Well, now... it isn't every day in engineering that you can call the first shot a complete, raving success. This was. With the H-Valve removed and the proto installed, it took about 5 minutes of 1300 RPM converter stall to push Lola's CVT to 175F, then nearly 20 minutes more to push her to 194F. Within 5 minutes of releasing the stall, she was cucumber-cool again at 165F. The latter is what I was really looking for, proof that with the heat injection to the beehive halted, the Hayden and OE exchanger are vastly more efficient. Without the solenoid, the same cooling took almost 20 minutes. That means on the highway with many times more forced air flowing through, they should have no problem keeping the temperature under tight control. The testing took all day, but color me happy as a pig in slop.
The only problems I found were purely mechanical. The solenoid assembly wouldn't fit behind the fill tube and needed to be wormed around it to get into place. That may not be possible on the RE0F09's where there's more crap in the 3-pound bag, so it will definitely be necessary to notch the bracket and allow it to be "turned" in at 90 degrees. Other than that, everything should fit as planned. The lower hose to the existing thermostat will get cut back about 3" and the upper hose extended 3~4" with a coupler. The sensor will just require cutting the hose about 2" from the hive and inserting the tee.

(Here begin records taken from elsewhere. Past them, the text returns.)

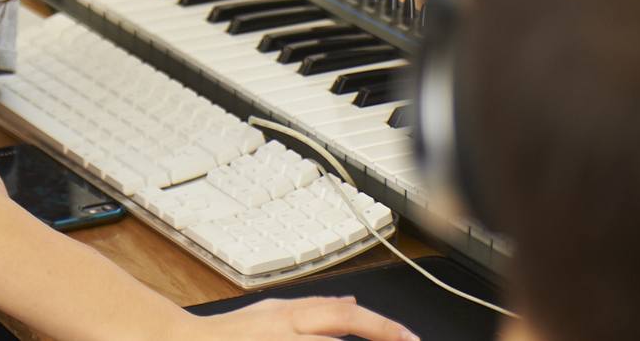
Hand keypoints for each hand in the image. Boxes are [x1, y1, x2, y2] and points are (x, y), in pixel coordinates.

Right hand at [182, 295, 419, 340]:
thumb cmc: (229, 335)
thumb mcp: (272, 312)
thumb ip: (315, 309)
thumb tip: (352, 302)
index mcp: (293, 314)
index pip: (348, 315)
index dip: (383, 326)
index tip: (410, 338)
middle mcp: (290, 330)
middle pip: (344, 325)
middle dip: (380, 334)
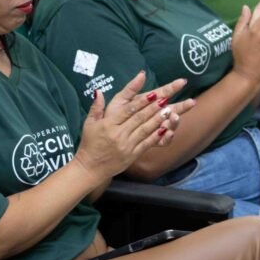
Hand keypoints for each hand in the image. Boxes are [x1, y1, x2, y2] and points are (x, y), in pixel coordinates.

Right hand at [74, 72, 195, 180]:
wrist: (89, 168)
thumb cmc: (89, 144)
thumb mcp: (89, 123)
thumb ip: (96, 107)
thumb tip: (99, 91)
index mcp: (108, 124)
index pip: (127, 109)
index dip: (141, 100)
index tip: (153, 92)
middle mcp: (118, 134)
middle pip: (139, 118)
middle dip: (154, 107)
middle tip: (167, 98)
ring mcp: (127, 145)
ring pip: (145, 130)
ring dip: (158, 120)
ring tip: (170, 111)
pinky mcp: (132, 155)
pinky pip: (146, 144)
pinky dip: (157, 136)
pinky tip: (167, 130)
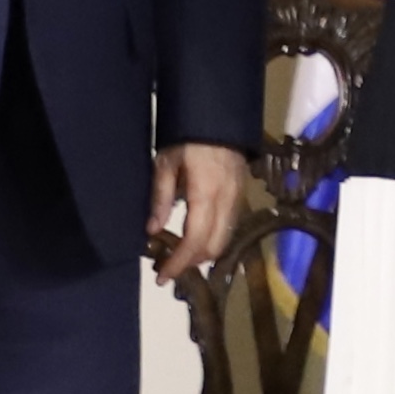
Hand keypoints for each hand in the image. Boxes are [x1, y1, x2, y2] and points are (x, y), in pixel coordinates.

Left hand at [148, 139, 253, 285]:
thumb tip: (152, 231)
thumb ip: (161, 198)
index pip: (194, 239)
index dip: (179, 262)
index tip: (162, 275)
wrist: (220, 118)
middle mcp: (227, 201)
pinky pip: (229, 228)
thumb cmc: (187, 138)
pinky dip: (212, 240)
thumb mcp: (165, 163)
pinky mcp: (241, 197)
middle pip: (213, 247)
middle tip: (167, 266)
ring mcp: (238, 199)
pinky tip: (195, 236)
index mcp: (206, 193)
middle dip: (190, 263)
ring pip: (224, 240)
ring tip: (178, 254)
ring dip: (202, 253)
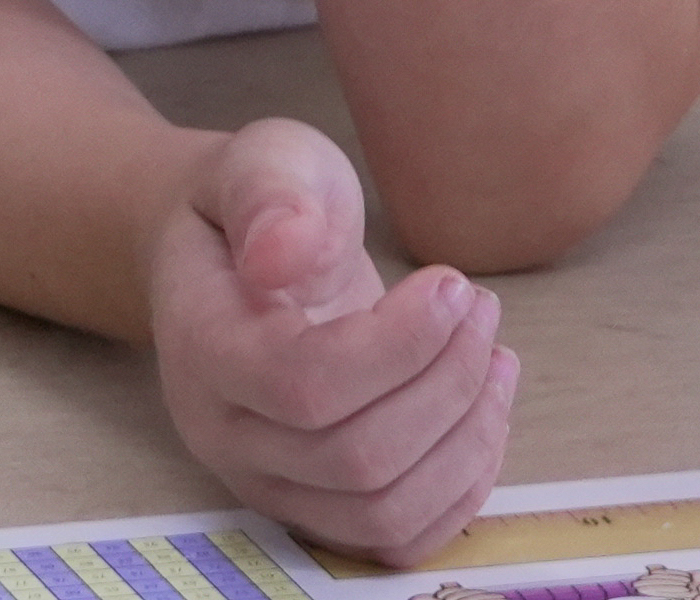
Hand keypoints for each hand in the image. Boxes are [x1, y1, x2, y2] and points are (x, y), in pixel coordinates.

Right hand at [150, 118, 516, 564]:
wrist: (233, 252)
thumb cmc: (258, 200)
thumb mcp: (263, 161)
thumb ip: (270, 197)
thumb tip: (282, 255)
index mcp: (204, 348)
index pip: (304, 385)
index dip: (396, 348)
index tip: (451, 284)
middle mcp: (225, 436)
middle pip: (355, 459)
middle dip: (444, 383)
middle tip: (480, 305)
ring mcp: (268, 484)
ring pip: (382, 511)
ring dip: (464, 438)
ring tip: (496, 354)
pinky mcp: (314, 508)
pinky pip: (395, 539)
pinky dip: (459, 487)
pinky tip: (485, 412)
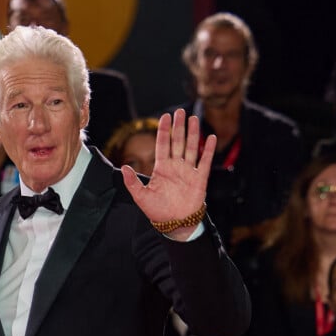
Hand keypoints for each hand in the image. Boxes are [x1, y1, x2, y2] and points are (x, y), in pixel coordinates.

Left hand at [122, 110, 215, 235]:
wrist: (175, 223)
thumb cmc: (157, 210)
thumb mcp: (141, 196)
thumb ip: (132, 182)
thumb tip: (124, 168)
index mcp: (161, 168)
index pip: (162, 144)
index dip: (164, 130)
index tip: (165, 116)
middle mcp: (175, 166)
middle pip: (177, 142)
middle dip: (178, 126)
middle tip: (180, 111)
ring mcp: (188, 171)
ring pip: (191, 148)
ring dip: (192, 133)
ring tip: (193, 119)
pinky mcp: (199, 179)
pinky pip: (204, 162)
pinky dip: (208, 150)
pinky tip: (210, 138)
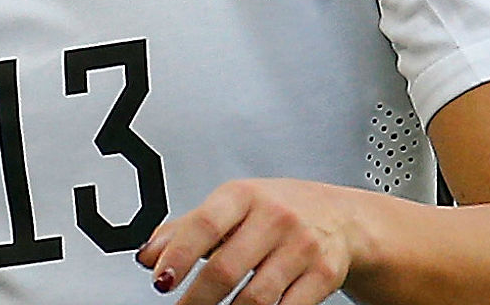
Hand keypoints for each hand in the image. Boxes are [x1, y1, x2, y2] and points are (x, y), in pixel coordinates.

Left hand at [136, 178, 360, 304]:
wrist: (341, 217)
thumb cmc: (278, 210)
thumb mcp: (232, 207)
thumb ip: (186, 229)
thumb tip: (147, 255)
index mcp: (245, 195)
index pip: (204, 224)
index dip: (178, 254)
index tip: (161, 280)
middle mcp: (275, 217)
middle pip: (226, 269)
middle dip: (197, 299)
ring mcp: (301, 247)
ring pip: (256, 297)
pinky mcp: (324, 275)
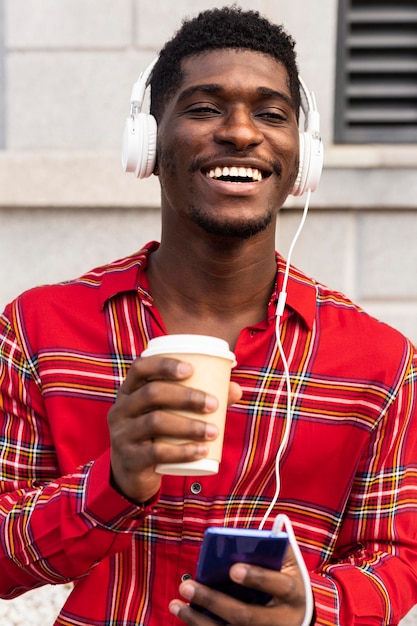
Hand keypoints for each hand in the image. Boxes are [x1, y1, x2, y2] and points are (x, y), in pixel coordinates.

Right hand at [107, 355, 241, 503]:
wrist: (130, 475)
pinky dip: (182, 451)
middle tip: (213, 403)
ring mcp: (121, 435)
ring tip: (215, 431)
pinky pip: (156, 453)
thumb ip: (199, 401)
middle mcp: (120, 410)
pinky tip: (202, 451)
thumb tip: (236, 389)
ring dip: (189, 425)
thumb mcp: (168, 414)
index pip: (139, 368)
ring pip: (155, 422)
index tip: (191, 369)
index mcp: (128, 391)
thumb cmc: (156, 435)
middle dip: (186, 396)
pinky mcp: (129, 459)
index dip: (163, 365)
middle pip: (151, 394)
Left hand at [169, 545, 306, 625]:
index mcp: (295, 594)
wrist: (299, 617)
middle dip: (214, 601)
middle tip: (186, 585)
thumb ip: (273, 547)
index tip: (232, 569)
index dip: (257, 577)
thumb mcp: (288, 564)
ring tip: (175, 604)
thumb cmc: (287, 580)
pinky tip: (185, 616)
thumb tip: (245, 537)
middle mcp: (283, 621)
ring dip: (199, 620)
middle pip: (246, 616)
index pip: (278, 586)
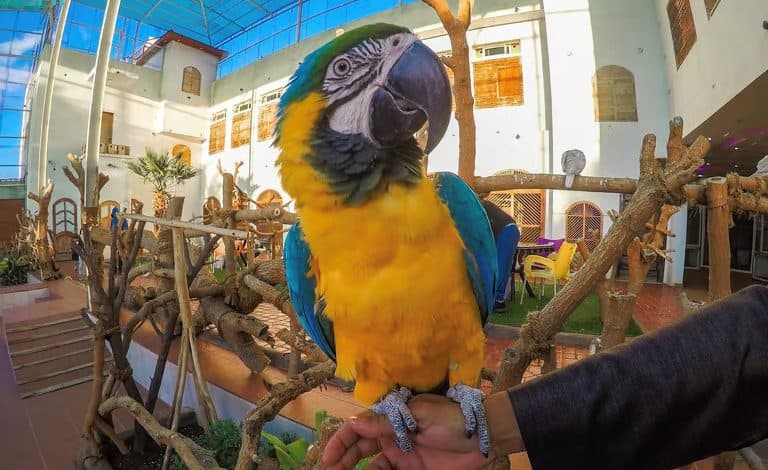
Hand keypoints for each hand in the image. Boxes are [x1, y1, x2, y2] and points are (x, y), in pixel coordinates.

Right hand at [322, 394, 493, 469]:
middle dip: (341, 462)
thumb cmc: (453, 418)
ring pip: (370, 468)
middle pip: (358, 451)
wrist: (484, 437)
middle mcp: (392, 437)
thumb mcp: (420, 414)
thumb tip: (354, 422)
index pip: (358, 429)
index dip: (340, 442)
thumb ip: (388, 420)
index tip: (327, 459)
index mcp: (391, 418)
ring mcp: (402, 457)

These pics were taken looking through the lefthand wheel well with the cover pulled back. Once the bracket design is straightened out, the installation should be a 2~3 hour job. Ignore the pink and white wires, the pink was my temporary power jumper and the white was for a kluje-wired status LED that won't exist on the final version. I removed the solenoid assembly after the test but left the sensor in place, Lola will definitely get a permanent installation once the design is finalized:
Vis the accuracy, the Ford sensors worked almost exactly to spec, changeover thresholds were within 3F across the board compared to readings from CVTz50. The next step is to order a panel of "production" PCB's and see if I can find someone local to machine or plasma-cut brackets. In the meantime, I only need one of the two protos. If anyone wants to be a guinea pig and figure out their own mounting scheme, I'll part with it for the cost of the components. I'll figure that out if one of you wants it, but it should be under $100.